In response to a question from Judge Ketterling, Tom Dickson said while the statutory requirements for the form are fairly limited and basic, more information obtained on the form enables jury selection to proceed more quickly.
Minority Representation on Jury Panels
Chair Holte observed that issues concerning information gathered on qualification forms are related to concerns about the inclusiveness of the jury selection process. He said one suggestion is to include on the form a question concerning race or ethnicity.
Ted Gladden noted that Standard 12 suggests that information be gathered to ensure the representativeness and the inclusiveness of the jury source list. Consequently, he said, unless there is a particular legal barrier, information concerning race and ethnicity should be obtained from the jury qualification forms.
In response to a question from Tom Dickson, Ted Gladden said information obtained from the National Center for State Courts jury project indicates the prevailing opinion is that voter and driver's lists are the two best sources for juror selection. He said only small improvements, if any, are gained by adding other lists.
With respect to Native American representation on jury panels, he said that in his time with the Minnesota courts, court personnel visited reservations with the League of Women Voters and conducted voter registration drives. Additionally, he said, articles were published in tribal newspapers and information programs were conducted in local schools. However, he emphasized that until the relevant data is assembled, it is nearly impossible to determine whether there is a systemic problem in the jury selection process.
Judge Holte observed that if the question is included in the qualification form, then the process of obtaining and assembling information can be started and some conclusions could be drawn about the selection process.
IT WAS MOVED BY JIM FITZSIMMONS, SECONDED BY JUDGE KETTERLING, AND CARRIED UNANIMOUSLY THAT A QUESTION CONCERNING RACE OR ETHNICITY BE ADDED TO THE JURY QUALIFICATION FORM.

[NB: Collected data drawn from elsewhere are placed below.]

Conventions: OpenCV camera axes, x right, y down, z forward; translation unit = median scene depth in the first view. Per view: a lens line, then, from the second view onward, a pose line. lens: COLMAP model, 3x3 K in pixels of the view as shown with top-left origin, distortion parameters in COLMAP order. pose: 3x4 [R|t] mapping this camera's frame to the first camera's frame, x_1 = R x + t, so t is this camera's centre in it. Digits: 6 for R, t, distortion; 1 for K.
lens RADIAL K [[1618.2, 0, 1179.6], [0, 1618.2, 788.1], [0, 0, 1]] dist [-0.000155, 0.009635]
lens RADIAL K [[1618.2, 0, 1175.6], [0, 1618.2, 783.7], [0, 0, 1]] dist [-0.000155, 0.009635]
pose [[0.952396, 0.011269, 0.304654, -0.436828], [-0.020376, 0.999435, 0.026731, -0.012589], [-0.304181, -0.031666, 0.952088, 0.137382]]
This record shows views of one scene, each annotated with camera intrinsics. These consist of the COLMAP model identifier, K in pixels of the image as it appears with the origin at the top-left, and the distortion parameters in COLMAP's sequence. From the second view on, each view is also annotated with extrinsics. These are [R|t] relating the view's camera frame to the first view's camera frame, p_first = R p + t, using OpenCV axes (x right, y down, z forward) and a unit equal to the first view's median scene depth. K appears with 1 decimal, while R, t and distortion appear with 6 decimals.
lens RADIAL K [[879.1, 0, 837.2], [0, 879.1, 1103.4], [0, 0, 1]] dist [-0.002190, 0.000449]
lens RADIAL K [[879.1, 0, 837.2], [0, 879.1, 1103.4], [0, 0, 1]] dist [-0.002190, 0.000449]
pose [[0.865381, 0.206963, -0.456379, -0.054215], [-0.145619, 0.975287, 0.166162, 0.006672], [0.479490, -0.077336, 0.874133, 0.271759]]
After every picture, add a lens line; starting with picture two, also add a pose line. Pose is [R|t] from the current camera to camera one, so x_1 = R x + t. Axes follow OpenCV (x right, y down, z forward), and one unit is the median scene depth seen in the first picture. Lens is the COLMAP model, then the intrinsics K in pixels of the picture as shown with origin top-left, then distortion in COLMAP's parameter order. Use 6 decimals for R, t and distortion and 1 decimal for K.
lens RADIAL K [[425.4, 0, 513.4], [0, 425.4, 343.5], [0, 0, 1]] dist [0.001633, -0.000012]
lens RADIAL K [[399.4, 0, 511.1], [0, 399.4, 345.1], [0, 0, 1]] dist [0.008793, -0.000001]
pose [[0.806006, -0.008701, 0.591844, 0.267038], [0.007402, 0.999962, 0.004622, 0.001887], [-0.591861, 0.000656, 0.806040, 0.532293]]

Ted Gladden said the question would likely follow the format contained in the U.S. Census.
Chair Holte requested discussion of any other issues before the Committee.
IT WAS MOVED BY TOM DICKSON, SECONDED BY JUDGE PAULSON, AND CARRIED UNANIMOUSLY THAT THE COMMITTEE RECOMMEND TO THE JUDICIAL CONFERENCE THAT §27-09.1-05.1 BE AMENDED TO PERMIT A PARTY TO RAISE THE ISSUE OF SELECTING ADDITIONAL JURORS FROM AN ADJOINING COUNTY.
Chair Holte said the Committee would likely continue to hold meetings in conjunction with the Judicial Conference.
No further business appearing, the meeting was adjourned at 12:30 p.m.